### Problem details
Extend the news report below on Palestinians displaced in Gaza, picking up after its last sentence.

### Supplied passage
As Israel prepares to widen its military campaign in Gaza, Palestinians such as 80-year-old Mahrous Nasrallah wonder if there will be anywhere left to shelter in the tiny enclave where entire neighborhoods have been reduced to rubble.
Nasrallah was five years old when his family was forced to move from his hometown of Beersheba to Gaza during the "Nakba," the Arabic word for "catastrophe" that refers to Palestinians' mass dispossession after Israel was founded in 1948.
He still dreams of returning to that childhood home in the Negev desert.
"Let them send us to the Negev ... The Negev can take millions of people and they can stop making problems every two years. This is desperate life," he said.
Any hope of a new refuge now in the center of Israel is a distant and desperate one.
Israel vowed to destroy Hamas, which governs Gaza, after the militant group sent fighters rampaging into Israel on Oct. 7, killing around 1,200 people, mostly civilians, according to Israeli tallies.
Since then, Gaza's Health Ministry says 12,300 Palestinians, including 5,000 children, have died in the Israeli military operation.
The bombardment has flattened swathes of northern Gaza, while some two-thirds of the enclave's population of 2.3 million have been displaced to the south.
Adding to the misery, the weather has turned, sending rain pounding down onto flimsy shelters and tents.
The traumatized population has been on the move since the start of the war, sheltering in hospitals or moving from the north to the south and, in some cases, back again.
An expected Israeli offensive in the south could compel hundreds of thousands who fled Gaza City to uproot yet again, along with residents of Khan Younis, a city of more than 400,000, compounding an already dire humanitarian crisis.

### Recorded information
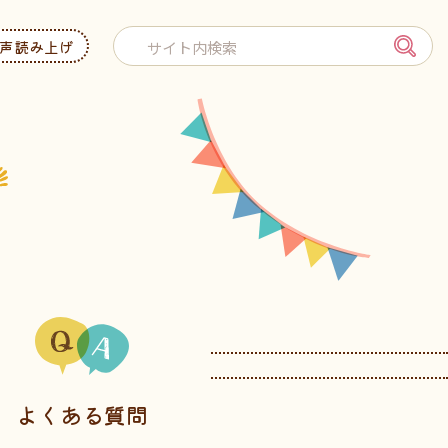
声読み上げ
よくある質問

### Result for this task
Many, like Laila Abu Nemer who moved from Gaza City to the south, wonder how her family can survive the Israeli onslaught now in its seventh week.
"There is no bread, if we get a loaf of bread, we divide it among the children. There are vegetables, they gave us vegetables but there is no way to cook, so there is no way the children can eat," she said.
"It feels hard that every day when we are sleeping with the children, they wake up terrified because of the sound (of explosions). There is no safety at all."
An Israeli advance into southern Gaza may prove more complicated and deadlier than the north, with Hamas militants dug into the Khan Younis region, a power base of Gaza political leader Yahya Sinwar, a senior Israeli source and two top ex-officials said.
Nourhan Saqallah quit Gaza City and moved to Deir Al-Balah after Israel urged people to move to the south. For now, she and her family are sheltering in a tent.
"They are threatening... they want to empty the area for the ground offensive," she said. "What will be our fate?"